Metin bölümü –
Kara Taşımacılığı ile ilgili de 4925 sayılı Karayolu Taşıma Kanununda daha özel nitelikli düzenlemeler getirilmiş olup, Yasanın "Kapsam" başlıklı 2. maddesinde "...kamuya açık karayolunda motorlu taşıtlarla yapılan yolcu ve eşya taşımaları"nın Yasanın 36 maddesinde de "kanunda hüküm bulunmayan hallerde 6762 sayılı (6102 sayılı) Türk Ticaret Kanunun, 2918 sayılı Karayolları Trafik Kanunu ve diğer mevzuat hükümlerinin" uygulanacağı düzenlenmiştir.

*

Somut uyuşmazlık, davalı ...'ın kendisine ait boru hatları ile davacıya sigortalı ve dava dışı ... A.O ait petrolün taşınması sırasında 3. kişilerce çalınması sonucu meydana gelen zararın ödetilmesi istemine ilişkin olup, dava konusu taşıma, karayolunda ve araç içerisinde taşıma esnasında meydana gelmediği için 4925 sayılı yasa ile 6102 sayılı yasa kapsamı dışında, sui generis bir taşıma biçimidir.

Gösterilen kayıtlar –
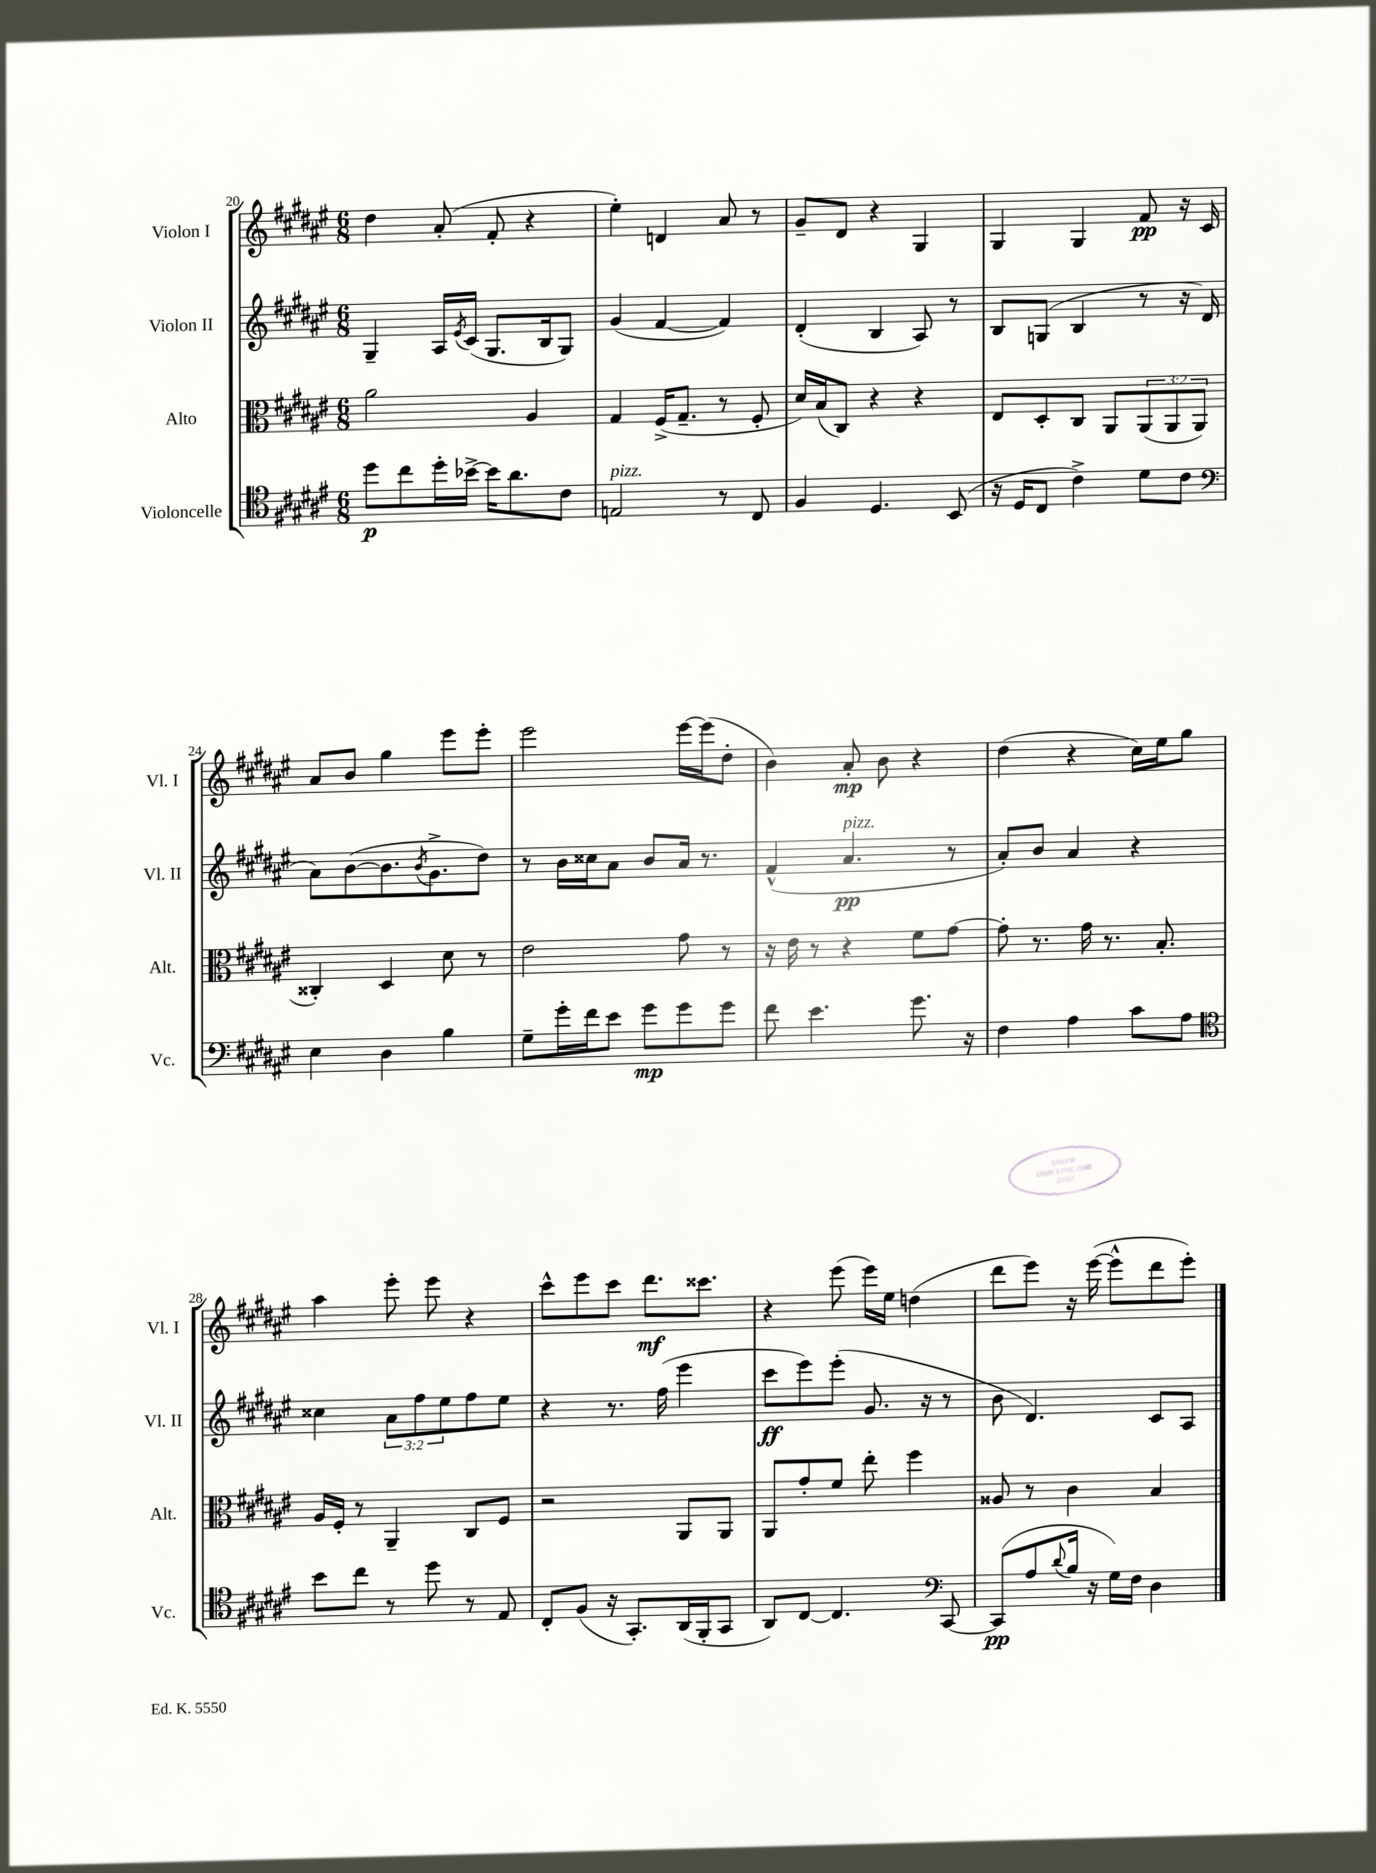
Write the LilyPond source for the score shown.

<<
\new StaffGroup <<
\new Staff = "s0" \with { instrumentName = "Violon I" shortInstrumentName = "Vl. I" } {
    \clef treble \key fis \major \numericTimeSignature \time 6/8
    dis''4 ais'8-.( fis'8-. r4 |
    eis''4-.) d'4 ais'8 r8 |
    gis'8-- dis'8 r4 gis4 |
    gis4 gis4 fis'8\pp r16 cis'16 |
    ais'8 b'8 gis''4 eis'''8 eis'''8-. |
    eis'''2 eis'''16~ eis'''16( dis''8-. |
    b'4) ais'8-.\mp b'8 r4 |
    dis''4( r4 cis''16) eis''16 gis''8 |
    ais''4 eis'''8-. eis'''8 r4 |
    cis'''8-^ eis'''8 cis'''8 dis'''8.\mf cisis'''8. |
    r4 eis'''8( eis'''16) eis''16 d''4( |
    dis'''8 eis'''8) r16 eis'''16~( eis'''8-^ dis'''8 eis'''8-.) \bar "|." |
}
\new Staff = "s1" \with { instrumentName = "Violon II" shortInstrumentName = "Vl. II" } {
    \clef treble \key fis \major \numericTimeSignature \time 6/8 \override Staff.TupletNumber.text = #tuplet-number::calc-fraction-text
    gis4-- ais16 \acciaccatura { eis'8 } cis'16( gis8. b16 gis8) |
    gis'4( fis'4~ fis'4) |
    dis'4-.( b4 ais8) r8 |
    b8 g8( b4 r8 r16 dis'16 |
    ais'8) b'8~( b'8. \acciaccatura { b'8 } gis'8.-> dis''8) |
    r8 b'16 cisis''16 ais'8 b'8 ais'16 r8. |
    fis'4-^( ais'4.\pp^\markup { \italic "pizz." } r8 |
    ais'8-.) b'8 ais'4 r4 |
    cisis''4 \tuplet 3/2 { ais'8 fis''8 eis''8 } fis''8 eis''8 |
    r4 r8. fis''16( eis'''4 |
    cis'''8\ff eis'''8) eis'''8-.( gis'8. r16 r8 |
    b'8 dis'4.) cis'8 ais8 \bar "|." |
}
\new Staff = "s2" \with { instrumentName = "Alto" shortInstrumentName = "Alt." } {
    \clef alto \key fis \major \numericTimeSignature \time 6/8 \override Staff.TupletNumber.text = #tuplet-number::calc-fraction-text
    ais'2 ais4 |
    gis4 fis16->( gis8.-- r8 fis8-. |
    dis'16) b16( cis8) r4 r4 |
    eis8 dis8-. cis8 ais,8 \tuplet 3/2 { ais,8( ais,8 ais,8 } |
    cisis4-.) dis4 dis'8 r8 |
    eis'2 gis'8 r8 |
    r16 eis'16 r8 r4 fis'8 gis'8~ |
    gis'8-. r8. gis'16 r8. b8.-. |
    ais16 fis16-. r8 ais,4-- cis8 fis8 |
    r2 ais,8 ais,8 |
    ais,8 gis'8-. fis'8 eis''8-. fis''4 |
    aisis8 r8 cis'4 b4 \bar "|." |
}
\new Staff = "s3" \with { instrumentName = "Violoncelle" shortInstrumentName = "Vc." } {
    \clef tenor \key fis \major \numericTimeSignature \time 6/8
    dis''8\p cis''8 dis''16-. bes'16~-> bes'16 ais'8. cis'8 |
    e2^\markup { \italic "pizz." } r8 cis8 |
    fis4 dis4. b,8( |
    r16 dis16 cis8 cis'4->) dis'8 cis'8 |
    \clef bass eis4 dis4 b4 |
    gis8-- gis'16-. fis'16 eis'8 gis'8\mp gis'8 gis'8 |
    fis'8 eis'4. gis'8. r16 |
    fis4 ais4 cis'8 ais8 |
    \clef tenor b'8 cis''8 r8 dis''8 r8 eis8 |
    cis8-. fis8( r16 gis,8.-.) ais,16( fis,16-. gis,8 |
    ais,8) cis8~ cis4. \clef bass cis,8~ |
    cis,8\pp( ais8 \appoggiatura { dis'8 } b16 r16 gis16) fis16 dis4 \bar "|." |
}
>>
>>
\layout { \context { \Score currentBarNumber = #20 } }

Verilen talimat 1 – Metin bölümüne göre, 4925 sayılı Karayolu Taşıma Kanununda hüküm bulunmayan hallerde hangi kanunların uygulanacağı, Kanunun hangi maddesinde düzenlenmiştir?
Verilen talimat 2 – Metin bölümünde, somut uyuşmazlıktaki taşımanın 4925 sayılı ve 6102 sayılı yasaların kapsamı dışında sayılmasının gerekçesi nedir? Bir ile üç cümle arasında açıklayın.
Verilen talimat 3 – Metin bölümündeki "Kara Taşımacılığı ile ilgili de" diye başlayan paragrafı, ana bilgilerini koruyarak madde işaretli bir liste hâlinde yeniden yazın.

Eksiksiz yanıt 1 – Kanunun 36. maddesinde.

Eksiksiz yanıt 2 – Dava konusu taşıma, karayolunda ve araç içerisinde yapılan bir taşıma sırasında meydana gelmemiştir. Petrol, davalıya ait boru hatlarıyla taşınırken çalınmıştır. Bu nedenle taşıma bu iki yasanın kapsamı dışında kalır ve sui generis bir taşıma biçimi olarak nitelendirilir.

Eksiksiz yanıt 3 –
- 4925 sayılı Karayolu Taşıma Kanunu, kara taşımacılığıyla ilgili daha özel nitelikli düzenlemeler getirir.
- Kanunun "Kapsam" başlıklı 2. maddesine göre kapsam, kamuya açık karayolunda motorlu taşıtlarla yapılan yolcu ve eşya taşımalarıdır.
- Kanunun 36. maddesine göre, kanunda hüküm bulunmayan hallerde 6762 sayılı (6102 sayılı) Türk Ticaret Kanunu, 2918 sayılı Karayolları Trafik Kanunu ve diğer mevzuat hükümleri uygulanır.